Among the lines below, keep only those from the one containing "index tip: (454, 299)" through the one containing "pinky pip: (696, 378)", and reproduce them exactly.
Start of Dataset
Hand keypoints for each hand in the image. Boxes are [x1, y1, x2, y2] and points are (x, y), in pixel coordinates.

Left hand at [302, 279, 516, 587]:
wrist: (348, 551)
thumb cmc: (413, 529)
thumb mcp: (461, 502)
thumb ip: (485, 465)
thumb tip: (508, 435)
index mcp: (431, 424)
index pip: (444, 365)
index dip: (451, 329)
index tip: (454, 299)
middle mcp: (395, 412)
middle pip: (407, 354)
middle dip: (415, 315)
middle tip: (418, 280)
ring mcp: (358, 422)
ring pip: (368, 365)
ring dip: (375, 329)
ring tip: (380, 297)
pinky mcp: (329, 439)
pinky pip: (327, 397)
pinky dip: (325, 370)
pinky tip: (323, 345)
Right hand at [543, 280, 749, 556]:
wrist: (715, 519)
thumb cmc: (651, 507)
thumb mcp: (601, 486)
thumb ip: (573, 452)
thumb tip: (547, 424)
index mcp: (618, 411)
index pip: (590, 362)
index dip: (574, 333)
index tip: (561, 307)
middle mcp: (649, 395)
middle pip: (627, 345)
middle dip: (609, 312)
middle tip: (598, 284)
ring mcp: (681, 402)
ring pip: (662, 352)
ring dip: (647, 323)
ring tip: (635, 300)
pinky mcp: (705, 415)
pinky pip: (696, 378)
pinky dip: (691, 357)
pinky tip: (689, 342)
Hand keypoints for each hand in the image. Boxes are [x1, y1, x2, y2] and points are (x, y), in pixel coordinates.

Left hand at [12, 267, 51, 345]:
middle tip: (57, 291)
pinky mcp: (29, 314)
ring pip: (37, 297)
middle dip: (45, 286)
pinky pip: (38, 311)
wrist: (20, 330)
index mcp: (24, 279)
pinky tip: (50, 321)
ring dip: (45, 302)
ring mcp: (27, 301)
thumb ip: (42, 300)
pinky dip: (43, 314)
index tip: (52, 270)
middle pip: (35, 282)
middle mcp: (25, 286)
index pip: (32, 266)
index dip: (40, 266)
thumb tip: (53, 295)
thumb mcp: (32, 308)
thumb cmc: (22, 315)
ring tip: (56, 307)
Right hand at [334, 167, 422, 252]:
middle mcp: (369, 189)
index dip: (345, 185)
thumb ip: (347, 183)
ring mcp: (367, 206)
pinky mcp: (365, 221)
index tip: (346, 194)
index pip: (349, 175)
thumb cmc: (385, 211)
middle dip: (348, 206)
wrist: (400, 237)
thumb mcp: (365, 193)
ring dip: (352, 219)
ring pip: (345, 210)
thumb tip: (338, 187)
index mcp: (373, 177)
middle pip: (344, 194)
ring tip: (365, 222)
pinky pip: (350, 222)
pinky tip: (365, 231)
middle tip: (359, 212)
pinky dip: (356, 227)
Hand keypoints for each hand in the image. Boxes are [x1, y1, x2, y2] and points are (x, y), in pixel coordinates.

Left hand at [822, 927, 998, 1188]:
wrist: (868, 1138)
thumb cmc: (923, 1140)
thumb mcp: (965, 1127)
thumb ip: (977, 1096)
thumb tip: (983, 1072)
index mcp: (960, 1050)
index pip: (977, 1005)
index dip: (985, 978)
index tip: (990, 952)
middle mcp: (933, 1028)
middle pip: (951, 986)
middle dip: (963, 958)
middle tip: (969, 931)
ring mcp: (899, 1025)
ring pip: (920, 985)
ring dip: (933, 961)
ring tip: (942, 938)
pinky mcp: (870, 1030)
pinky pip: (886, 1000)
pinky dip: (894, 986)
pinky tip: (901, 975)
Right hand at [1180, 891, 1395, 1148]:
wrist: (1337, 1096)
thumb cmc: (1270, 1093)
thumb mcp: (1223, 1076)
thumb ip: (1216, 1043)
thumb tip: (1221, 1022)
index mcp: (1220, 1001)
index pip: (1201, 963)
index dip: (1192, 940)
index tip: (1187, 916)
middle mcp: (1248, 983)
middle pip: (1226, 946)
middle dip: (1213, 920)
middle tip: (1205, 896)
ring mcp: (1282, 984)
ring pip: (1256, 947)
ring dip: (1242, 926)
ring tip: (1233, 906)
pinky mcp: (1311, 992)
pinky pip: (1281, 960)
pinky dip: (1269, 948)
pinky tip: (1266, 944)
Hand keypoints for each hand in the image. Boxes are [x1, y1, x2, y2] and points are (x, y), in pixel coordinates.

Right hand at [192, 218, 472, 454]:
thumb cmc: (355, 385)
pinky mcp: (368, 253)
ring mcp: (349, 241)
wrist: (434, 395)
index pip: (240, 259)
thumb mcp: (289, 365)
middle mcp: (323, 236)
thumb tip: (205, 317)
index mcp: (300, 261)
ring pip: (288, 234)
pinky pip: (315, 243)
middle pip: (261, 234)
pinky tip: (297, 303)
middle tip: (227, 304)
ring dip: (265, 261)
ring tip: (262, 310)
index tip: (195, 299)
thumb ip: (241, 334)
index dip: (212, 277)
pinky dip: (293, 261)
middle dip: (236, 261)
End of Dataset
_The completed task_
index tip: (454, 299)
middle mcp: (395, 412)
middle pip: (407, 354)
middle dip: (415, 315)
middle tip: (418, 280)
ring mcp: (358, 422)
ring pip: (368, 365)
ring dip: (375, 329)
ring tip: (380, 297)
pinky mcp: (329, 439)
pinky pip: (327, 397)
pinky dip: (325, 370)
pinky tip: (323, 345)
Right hand at [543, 280, 749, 556]:
wrist: (715, 519)
thumb cmc: (651, 507)
thumb mcp: (601, 486)
thumb ip: (573, 452)
thumb tip: (547, 424)
index mcp: (618, 411)
index pip: (590, 362)
index dip: (574, 333)
index tip: (561, 307)
middle mcp: (649, 395)
middle pip: (627, 345)
middle dip: (609, 312)
middle tip: (598, 284)
ring mcp: (681, 402)
ring pip: (662, 352)
ring dip: (647, 323)
ring tip: (635, 300)
pinky mcp: (705, 415)
pinky pip: (696, 378)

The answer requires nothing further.